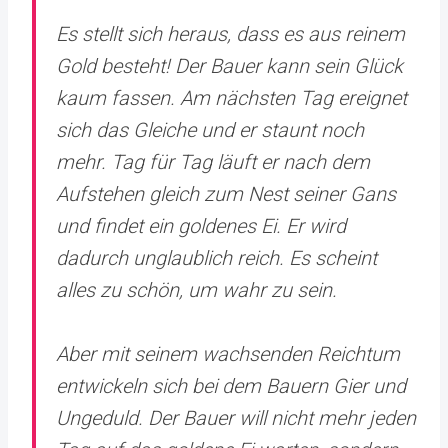
Es stellt sich heraus, dass es aus reinem
Gold besteht! Der Bauer kann sein Glück
kaum fassen. Am nächsten Tag ereignet
sich das Gleiche und er staunt noch
mehr. Tag für Tag läuft er nach dem
Aufstehen gleich zum Nest seiner Gans
und findet ein goldenes Ei. Er wird
dadurch unglaublich reich. Es scheint
alles zu schön, um wahr zu sein.
Aber mit seinem wachsenden Reichtum
entwickeln sich bei dem Bauern Gier und
Ungeduld. Der Bauer will nicht mehr jeden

*What to work on*
Pictures do not belong in the copy. Repeat only the lines from the top of the records through the line containing "und findet ein goldenes Ei. Er wird".

*Response*
Es stellt sich heraus, dass es aus reinem
Gold besteht! Der Bauer kann sein Glück
kaum fassen. Am nächsten Tag ereignet
sich das Gleiche und er staunt noch
mehr. Tag für Tag läuft er nach dem
Aufstehen gleich zum Nest seiner Gans
und findet ein goldenes Ei. Er wird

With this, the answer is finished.